News Analysis
United Auto Workers President Ron Gettelfinger says the union is not entering the upcoming contract talks with Detroit automakers with givebacks in mind. “We’re not going into negotiations in a concessionary mode, I’ll tell you that,” Gettelfinger said July 11 after speaking at the NAACP national convention in Detroit.
The Big Three automakers (GM, Ford and Chrysler), not waiting for official talks to begin on July 20, have already started to negotiate in the press. They claim they have to trim their labor costs by 30 percent because of competition from the Japanese, primarily Toyota.
Wall Street analysts say “the Street” wants to see a landmark deal to offload $70 billion in retiree health care liabilities to the union. Second, they want a two-tier wage structure that will pay new hires a fraction of what current workers make and offer them fewer benefits. Third, they want to eliminate the union-backed “job bank,” which they see as a “pay for no work” scheme.
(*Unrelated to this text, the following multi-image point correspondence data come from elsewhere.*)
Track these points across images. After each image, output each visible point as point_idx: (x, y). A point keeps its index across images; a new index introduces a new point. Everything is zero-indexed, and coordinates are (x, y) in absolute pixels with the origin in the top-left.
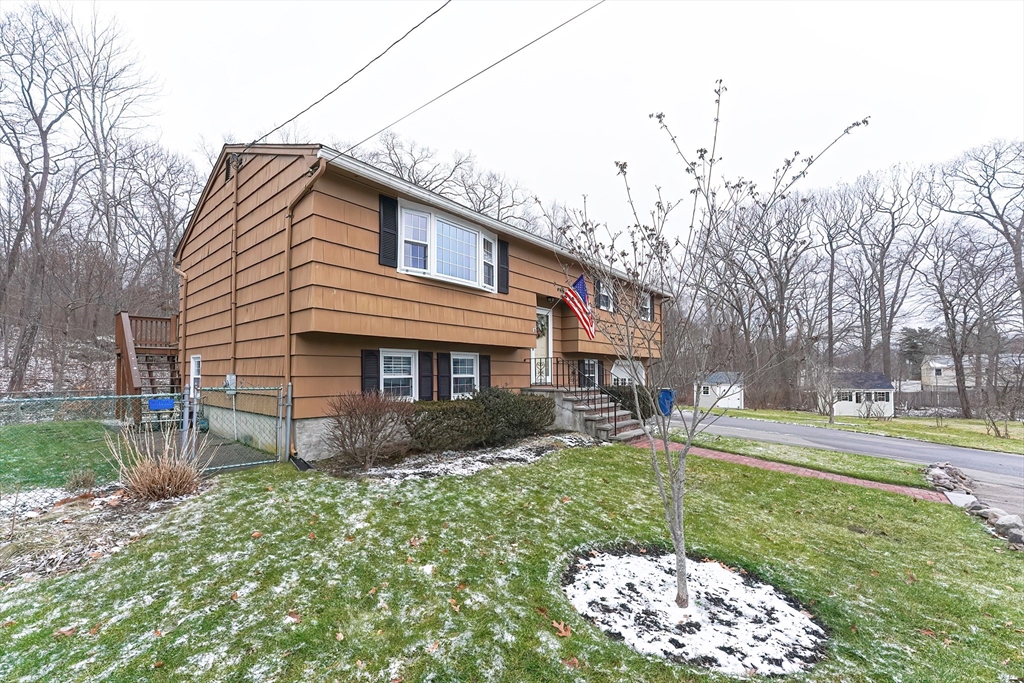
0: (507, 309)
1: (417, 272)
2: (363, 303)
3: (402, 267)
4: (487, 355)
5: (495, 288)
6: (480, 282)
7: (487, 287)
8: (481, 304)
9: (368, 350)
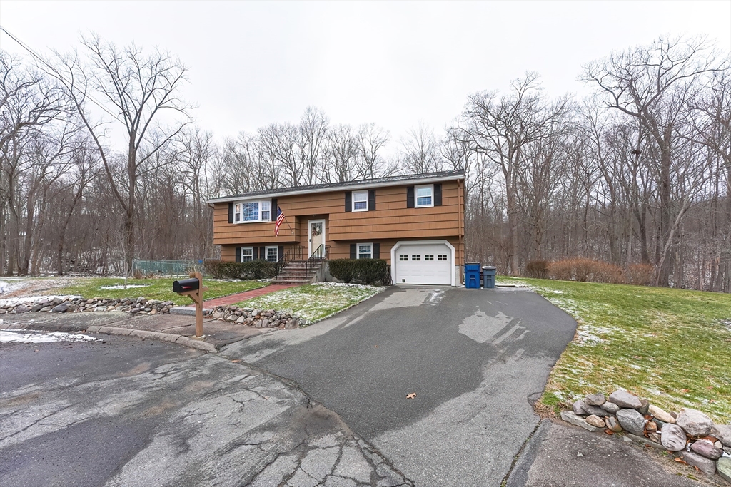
1: (238, 222)
2: (225, 235)
3: (235, 222)
4: (282, 245)
5: (270, 220)
6: (260, 220)
7: (265, 221)
8: (264, 227)
9: (237, 247)
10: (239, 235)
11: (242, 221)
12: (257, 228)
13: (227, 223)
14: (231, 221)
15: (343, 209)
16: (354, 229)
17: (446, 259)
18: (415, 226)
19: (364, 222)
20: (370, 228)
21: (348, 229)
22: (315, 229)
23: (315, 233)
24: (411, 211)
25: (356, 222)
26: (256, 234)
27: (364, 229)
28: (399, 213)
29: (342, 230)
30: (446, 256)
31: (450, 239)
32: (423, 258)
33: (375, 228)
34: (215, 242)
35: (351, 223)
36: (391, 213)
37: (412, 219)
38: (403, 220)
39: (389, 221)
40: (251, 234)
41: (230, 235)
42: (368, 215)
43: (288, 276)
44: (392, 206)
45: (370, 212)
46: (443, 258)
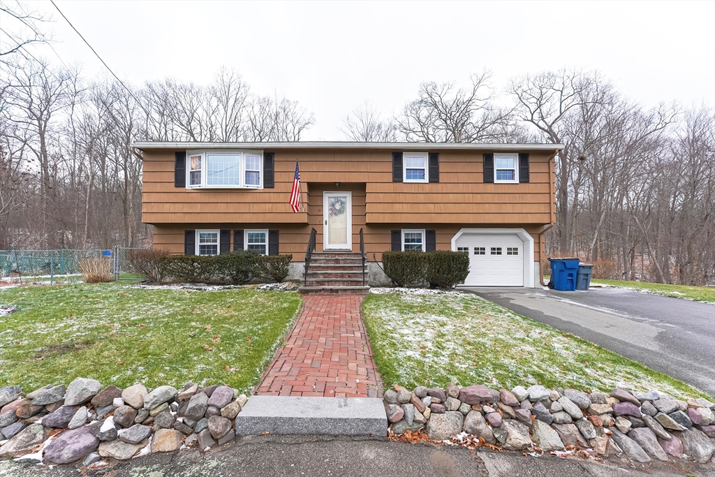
0: (274, 198)
1: (196, 186)
2: (167, 208)
3: (188, 186)
4: (276, 230)
5: (261, 186)
6: (242, 184)
7: (251, 186)
8: (248, 198)
9: (188, 230)
10: (198, 208)
11: (204, 184)
12: (234, 198)
13: (172, 187)
14: (180, 182)
15: (389, 177)
16: (405, 208)
17: (517, 253)
18: (493, 208)
19: (421, 198)
20: (431, 208)
21: (398, 208)
22: (333, 205)
23: (335, 212)
24: (489, 187)
25: (409, 198)
26: (232, 208)
27: (422, 208)
28: (471, 188)
29: (387, 208)
30: (517, 249)
31: (532, 228)
32: (488, 251)
33: (438, 208)
34: (145, 219)
35: (401, 198)
36: (461, 188)
37: (489, 198)
38: (478, 198)
39: (459, 198)
40: (222, 208)
41: (178, 208)
42: (428, 188)
43: (321, 278)
44: (463, 178)
45: (431, 185)
46: (513, 251)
Wall Street kingpins are so excited about their wish list that they are operating as if the workers and their union will have little or nothing to say about it. They hope that concessions made by the UAW in their recent contract with Delphi, the auto parts maker, will carry over to the Big Three.
Wall Street trading results show the effect. Shares in former Delphi parent GM are up 23 percent since June 1 to $37.54, and Fitch Ratings this week removed GM from its “negative watch.” Ford shares surged more than 15 percent to $9.64 by July 2.
Many people question industry statements about how much in distress the Big Three find themselves.
Only July 16, Ford announced plans to spend $1.37 billion developing a former Daewoo car factory in Romania into a major facility for its vehicle and engine production requirements.
A week earlier, Ford announced that it will spend $100 million to expand capacity at its factory in St. Petersburg, Russia, where it plans to increase production from 72,000 to 125,000 vehicles by 2009.
Doing well on Wall Street, GM seems to be on a mission to grab money wherever and however it can. The European Commission has launched an investigation into $17 million in aid given to Vauxhall, a GM subsidiary, by the British government. The money was supposed to be used by GM to train workers to keep a plant near Liverpool viable.
However, GM had apparently already begun the training and was in no need of a financial incentive to do so. Neelie Kroes, the European Union’s competition commissioner, said “public funds are not supposed to provide windfall profits to companies.”
U.S. automakers, of course, have a history of doing almost anything and everything to make profits. Observers note that the bankrupt Delphi auto parts manufacturer was a spin-off from GM, which dumped a less profitable part of its business to wring concessions from its workers. GM is now using the concessions won at Delphi to pressure for similar takebacks in the rest of the industry.
Chrysler put a two-tier wage system into effect in its assembly plant in Belvidere, Ill., where equal work for unequal pay is now the rule. Workers who make $18 an hour work alongside others who make $40 an hour, plus benefits. The company argued that the two-tier wage system at Belvidere makes the plant viable and that the unique arrangement between Chrysler and the United Auto Workers paved the way for a third shift.
But the system has caused demoralization and arguments on the plant floor, and has generated a federal lawsuit by the “enhanced temporary workers,” as the lower-tier workers are called. The Belvidere situation gives a good picture of what life will be like for U.S. autoworkers if the companies have their way in the upcoming negotiations.
Although Belvidere is the only auto assembly plant where this has happened, two-tier systems are already in place at several parts suppliers, including Delphi.
The UAW and autoworkers say the companies, worth many billions, cannot expect the workers to make more sacrifices.
Because autoworker pay and benefits help set the standard for all workers, the labor movement sees this battle as crucial. A resolution recently adopted by a United Steelworkers sub-district in the Chicago area reads in part, “‘If only we had stopped them at PATCO’ is a cry heard too often,” referring to President Reagan’s attack on the air traffic controllers in 1981. “Let’s not have to say, ‘If only we had stopped the attack on the autoworkers in 2007.’ We support the UAW and the autoworkers. Their fight is our fight.”